EXCERTO DA PÁGINA
Há muito tempo que nos habituámos a seguir um ideal de sucesso que exige que sejamos iguais aos outros, só que melhores. Esta fórmula, estreitamente relacionada com a busca de riqueza e poder, funciona para muitas pessoas, mas falha para outras tantas, apesar de estar enraizada na sociedade e na nossa própria consciência. Todd Rose, um investigador de Harvard e precursor da ciência da individualidade, vira a fórmula do avesso e garante que é a realização pessoal que conduz ao sucesso e não o contrário
POR HELENA OLIVEIRA
“dark horse”
Um candidato ou concorrente sobre o qual muito pouco se sabe e que, de forma inesperada, ganha [uma corrida] ou é bem-sucedido [em tradução livre]Conheça os seus objectivos de longo prazo, trabalhe arduamente (muito e muito arduamente), mantenha-se no caminho e enfrente os obstáculos até atingir o seu objectivo”.
Esta é a fórmula mais padronizada e conhecida para se atingir objectivos e realizar sonhos. Mas e se a estivermos a enunciar “ao contrário”?

A pergunta tem acompanhado Todd Rose ao longo de quase toda a sua vida. O director do Programa Mente, Cérebro & Educação, presente na Harvard Graduate School of Education, onde também é responsável pelo Laboratório para a Ciência do Indivíduo, acredita que se esta fórmula funciona para muitas pessoas, também falha para outras tantas. O seu trabalho baseia-se na intersecção da individualização (e não do individualismo) e da personalização aplicada à forma como as pessoas aprendem, trabalham e vivem. Autor do best-seller “The End of Average: How We Succeed in a World That Values Sameness” e do mais recente “Dark Horse: Achieving Success Through the Pursuit of Fulfillment”, escrito em co-autoria com o seu director de pesquisa e neurocientista, Ogi Ogas, Rose é um dos precursores da nova “ciência da individualidade” e uma das suas missões é convencer as pessoas a pararem de procurar o sucesso e a começarem, antes, a procurar a sua realização pessoal.

Em Harvard, e no seu laboratório, a sua pesquisa dos últimos anos tem sido dedicada a calcorrear os caminhos da América, entrevistando centenas de pessoas e levando a cabo focus groups para escutar o que as pessoas entendem por “sucesso” e, em particular, procurando histórias de quem o atingiu não seguindo o caminho padronizado e aceite pela sociedade como “o” certo para lá chegar. Daí que Rose costume afirmar que a felicidade encontra-se, geralmente, na estrada menos caminhada.

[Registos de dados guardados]
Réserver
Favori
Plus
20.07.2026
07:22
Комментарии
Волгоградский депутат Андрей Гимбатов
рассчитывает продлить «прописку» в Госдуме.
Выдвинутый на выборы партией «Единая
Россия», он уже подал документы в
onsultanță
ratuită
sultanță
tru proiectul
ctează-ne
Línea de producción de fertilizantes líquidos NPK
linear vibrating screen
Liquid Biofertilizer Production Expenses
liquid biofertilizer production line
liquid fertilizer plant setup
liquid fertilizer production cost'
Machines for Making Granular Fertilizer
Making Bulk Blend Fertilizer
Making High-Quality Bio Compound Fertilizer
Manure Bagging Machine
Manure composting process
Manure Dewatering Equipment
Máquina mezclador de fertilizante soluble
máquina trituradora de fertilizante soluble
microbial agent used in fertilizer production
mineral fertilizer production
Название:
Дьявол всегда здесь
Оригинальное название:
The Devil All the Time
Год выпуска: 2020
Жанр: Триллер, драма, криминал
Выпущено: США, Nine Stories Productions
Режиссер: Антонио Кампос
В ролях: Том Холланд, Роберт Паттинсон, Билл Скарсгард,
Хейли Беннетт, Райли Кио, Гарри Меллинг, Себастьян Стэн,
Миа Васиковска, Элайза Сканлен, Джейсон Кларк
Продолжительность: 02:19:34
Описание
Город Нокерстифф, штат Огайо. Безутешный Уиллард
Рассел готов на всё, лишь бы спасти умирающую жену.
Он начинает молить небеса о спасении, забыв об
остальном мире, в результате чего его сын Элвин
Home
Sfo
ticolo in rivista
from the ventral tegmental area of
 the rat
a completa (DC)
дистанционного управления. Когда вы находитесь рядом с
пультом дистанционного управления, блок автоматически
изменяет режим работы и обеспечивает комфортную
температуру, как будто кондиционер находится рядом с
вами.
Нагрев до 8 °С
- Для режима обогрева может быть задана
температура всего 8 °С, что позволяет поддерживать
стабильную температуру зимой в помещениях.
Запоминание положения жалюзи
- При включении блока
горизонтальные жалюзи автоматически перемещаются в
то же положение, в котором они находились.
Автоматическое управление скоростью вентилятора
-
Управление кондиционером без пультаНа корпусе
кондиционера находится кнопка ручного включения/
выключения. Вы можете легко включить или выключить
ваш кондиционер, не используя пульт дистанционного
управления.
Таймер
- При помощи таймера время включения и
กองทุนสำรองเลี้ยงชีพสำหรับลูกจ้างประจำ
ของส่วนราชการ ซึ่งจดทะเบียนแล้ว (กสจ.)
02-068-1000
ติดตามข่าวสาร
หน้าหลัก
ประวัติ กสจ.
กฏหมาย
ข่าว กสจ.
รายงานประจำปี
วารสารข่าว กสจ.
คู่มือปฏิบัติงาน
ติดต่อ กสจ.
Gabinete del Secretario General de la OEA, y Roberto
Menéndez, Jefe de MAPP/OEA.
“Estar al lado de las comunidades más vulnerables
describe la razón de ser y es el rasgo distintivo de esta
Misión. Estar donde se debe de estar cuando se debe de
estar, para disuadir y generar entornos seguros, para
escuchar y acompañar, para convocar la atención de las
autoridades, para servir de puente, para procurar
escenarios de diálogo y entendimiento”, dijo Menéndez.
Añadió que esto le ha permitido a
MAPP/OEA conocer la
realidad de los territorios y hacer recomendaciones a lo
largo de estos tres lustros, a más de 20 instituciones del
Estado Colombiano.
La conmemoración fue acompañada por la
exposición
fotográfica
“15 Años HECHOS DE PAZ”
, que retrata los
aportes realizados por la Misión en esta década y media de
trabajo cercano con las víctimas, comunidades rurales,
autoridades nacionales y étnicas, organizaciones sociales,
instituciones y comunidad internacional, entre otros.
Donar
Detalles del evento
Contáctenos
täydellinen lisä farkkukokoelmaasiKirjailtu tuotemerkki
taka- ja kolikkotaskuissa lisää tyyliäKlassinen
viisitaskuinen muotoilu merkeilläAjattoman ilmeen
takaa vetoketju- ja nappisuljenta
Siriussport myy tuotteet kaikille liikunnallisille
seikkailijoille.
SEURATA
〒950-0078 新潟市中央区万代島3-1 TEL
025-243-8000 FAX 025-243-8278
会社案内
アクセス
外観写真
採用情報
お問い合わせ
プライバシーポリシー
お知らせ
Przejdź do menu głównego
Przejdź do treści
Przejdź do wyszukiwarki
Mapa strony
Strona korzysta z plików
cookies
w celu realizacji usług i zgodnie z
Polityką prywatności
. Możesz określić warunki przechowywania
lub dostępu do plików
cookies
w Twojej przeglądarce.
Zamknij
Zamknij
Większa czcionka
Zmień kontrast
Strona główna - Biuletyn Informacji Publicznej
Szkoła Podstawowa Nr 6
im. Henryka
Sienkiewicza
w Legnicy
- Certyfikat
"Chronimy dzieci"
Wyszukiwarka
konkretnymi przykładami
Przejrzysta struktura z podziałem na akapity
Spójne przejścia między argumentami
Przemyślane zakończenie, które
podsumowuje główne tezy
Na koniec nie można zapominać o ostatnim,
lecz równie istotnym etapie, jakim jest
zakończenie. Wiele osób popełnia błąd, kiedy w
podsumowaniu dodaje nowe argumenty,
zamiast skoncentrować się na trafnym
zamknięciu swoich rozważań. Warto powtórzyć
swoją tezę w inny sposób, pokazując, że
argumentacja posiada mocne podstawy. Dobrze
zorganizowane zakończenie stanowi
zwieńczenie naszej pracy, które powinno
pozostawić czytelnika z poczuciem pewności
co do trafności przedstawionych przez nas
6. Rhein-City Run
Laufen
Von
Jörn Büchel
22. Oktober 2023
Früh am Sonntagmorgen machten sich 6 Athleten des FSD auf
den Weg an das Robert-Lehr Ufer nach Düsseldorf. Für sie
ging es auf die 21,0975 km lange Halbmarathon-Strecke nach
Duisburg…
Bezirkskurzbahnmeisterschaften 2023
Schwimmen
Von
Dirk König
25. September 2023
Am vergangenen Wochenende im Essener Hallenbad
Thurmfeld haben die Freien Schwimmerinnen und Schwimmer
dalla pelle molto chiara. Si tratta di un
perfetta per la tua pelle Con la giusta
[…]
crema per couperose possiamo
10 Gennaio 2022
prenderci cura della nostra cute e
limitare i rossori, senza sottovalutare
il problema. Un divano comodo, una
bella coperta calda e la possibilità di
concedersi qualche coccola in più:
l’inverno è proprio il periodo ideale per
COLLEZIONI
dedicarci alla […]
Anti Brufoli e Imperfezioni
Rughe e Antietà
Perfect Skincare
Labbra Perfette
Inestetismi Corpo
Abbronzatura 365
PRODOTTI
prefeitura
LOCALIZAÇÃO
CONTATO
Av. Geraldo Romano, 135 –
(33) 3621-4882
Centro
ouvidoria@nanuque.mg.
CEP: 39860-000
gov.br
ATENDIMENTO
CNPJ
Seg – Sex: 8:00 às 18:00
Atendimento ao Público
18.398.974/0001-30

O QUE FAZER
Edite a parte do texto sobre Todd Rose que começa em "Em Harvard, e" e segue até "estrada menos caminhada.", trocando "centenas" por "dezenas".

SOLUÇÃO
Em Harvard, e no seu laboratório, a sua pesquisa dos últimos anos tem sido dedicada a calcorrear os caminhos da América, entrevistando dezenas de pessoas e levando a cabo focus groups para escutar o que as pessoas entendem por “sucesso” e, em particular, procurando histórias de quem o atingiu não seguindo o caminho padronizado e aceite pela sociedade como “o” certo para lá chegar. Daí que Rose costume afirmar que a felicidade encontra-se, geralmente, na estrada menos caminhada.